Reinforcement Learning for Soccer Playing
- Source: Software project as part of Reinforcement Learning lecture
- Type: Individual work
- Language(s): Python
In this lecture project for the Reinforcement Learning lecture at the University of Edinburgh, several reinforcement learning algorithms were implemented for simple stochastic tasks and the half field offense (HFO) 2D environment. All implementations built upon provided code. First, several simple RL methods were implemented based on pseudocode provided by Sutton and Barto in their introduction to reinforcement learning(2018):
- The dynamic programming algorithm value iteration (page 83) iterates through all states and repeatedly updates the value estimates respectively until these estimates converge.
- On-policy first-visit Monte Carlo control with ε-soft policies (page 101) generates entire episodes following an arbitrary ε-soft policy and updates the values for each state-action pair based on received returns.
- SARSA on-policy temporal-difference control (page 130) computes state-action values by updating estimates after each step with respect to taken action, observed states and reward.
- Q-Learning (page 131) executes similar temporal-difference learning, but updates its estimates off-policy by maximising over possible action-values of the next state.
Following these comparably simple algorithms, 1-step asynchronous Q-learning was implemented using deep q-networks (DQNs) for value function approximation. Implementation and optimisation of this deep learning architecture was based on PyTorch.

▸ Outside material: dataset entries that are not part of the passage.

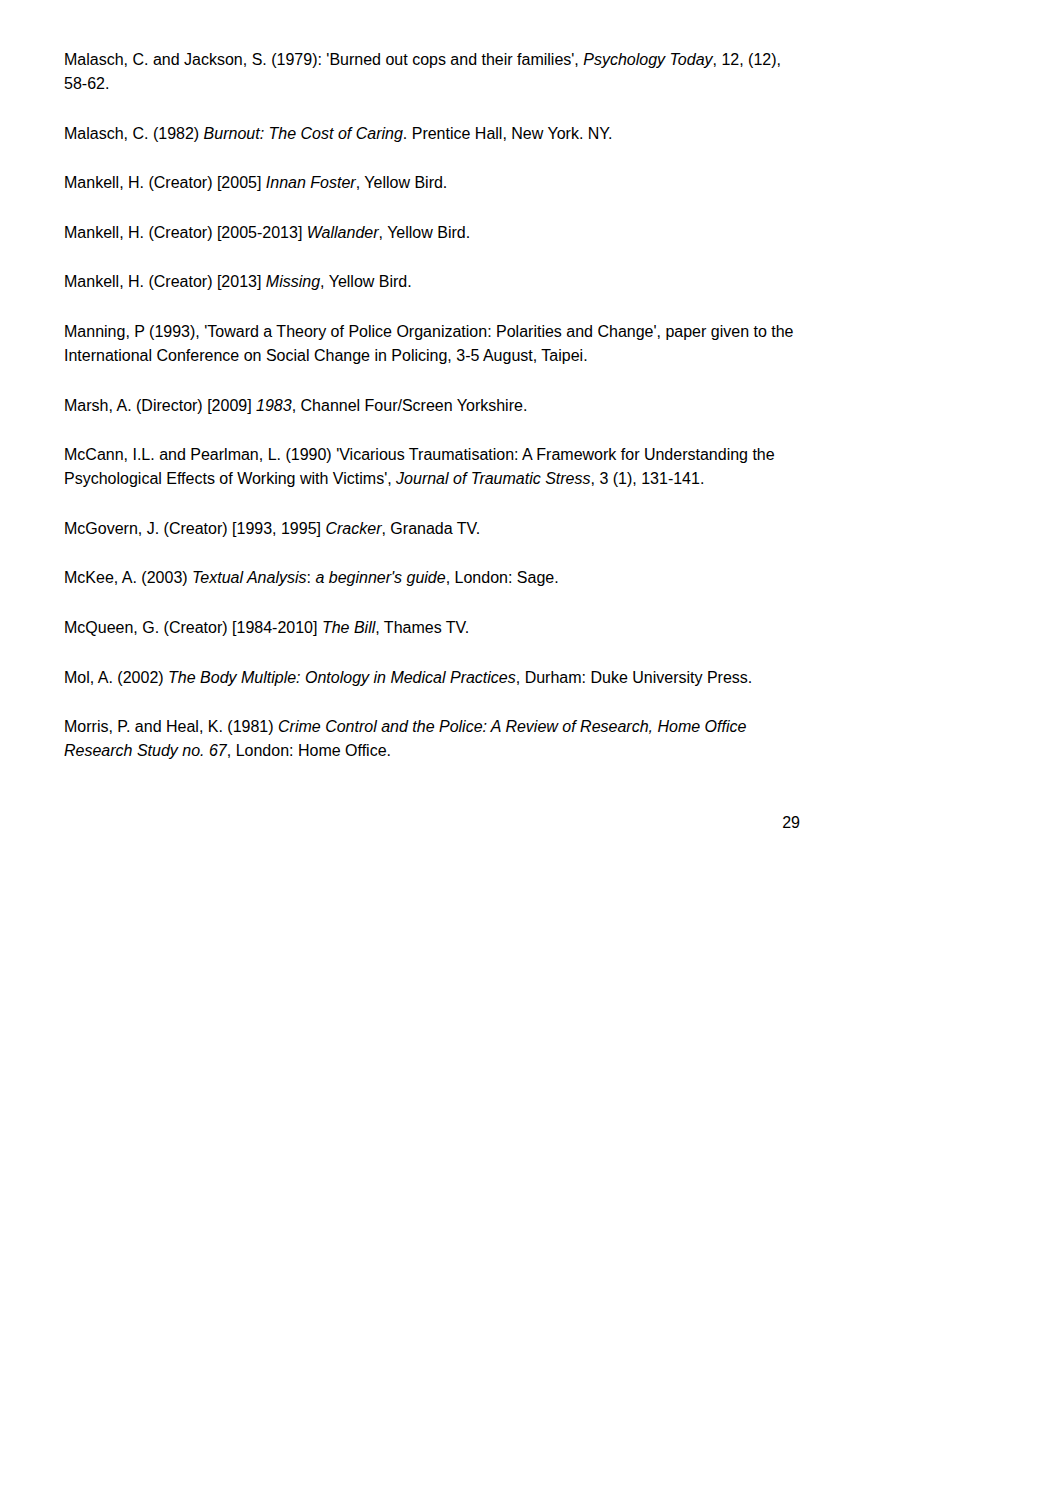Malasch, C. and Jackson, S. (1979): 'Burned out cops and their families', Psychology Today, 12, (12), 58-62.
Malasch, C. (1982) Burnout: The Cost of Caring. Prentice Hall, New York. NY.
Mankell, H. (Creator) [2005] Innan Foster, Yellow Bird.
Mankell, H. (Creator) [2005-2013] Wallander, Yellow Bird.
Mankell, H. (Creator) [2013] Missing, Yellow Bird.
Manning, P (1993), 'Toward a Theory of Police Organization: Polarities and Change', paper given to the International Conference on Social Change in Policing, 3-5 August, Taipei.
Marsh, A. (Director) [2009] 1983, Channel Four/Screen Yorkshire.
McCann, I.L. and Pearlman, L. (1990) 'Vicarious Traumatisation: A Framework for Understanding the Psychological Effects of Working with Victims', Journal of Traumatic Stress, 3 (1), 131-141.
McGovern, J. (Creator) [1993, 1995] Cracker, Granada TV.
McKee, A. (2003) Textual Analysis: a beginner's guide, London: Sage.
McQueen, G. (Creator) [1984-2010] The Bill, Thames TV.
Mol, A. (2002) The Body Multiple: Ontology in Medical Practices, Durham: Duke University Press.
Morris, P. and Heal, K. (1981) Crime Control and the Police: A Review of Research, Home Office Research Study no. 67, London: Home Office.
29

Lastly, multiple multi-agent RL algorithms were implemented controlling two cooperating agents in the HFO environment attacking against a single defending soccer player:
- Independent Q-learning operates identical to normal Q-learning implemented above for each individual agent on the joint state-space and (wrongly!) assumes their independency.
- Joint action learning (see table 4) also operates similar to Q-learning, but operates on joint actions. Additionally, a model of opponent behaviour is maintained to calculate updates based on these predictions.
- WoLF-PHC (see table 1 and 2) executes greedy policy updates following a hill-climbing approach to train a stochastic policy.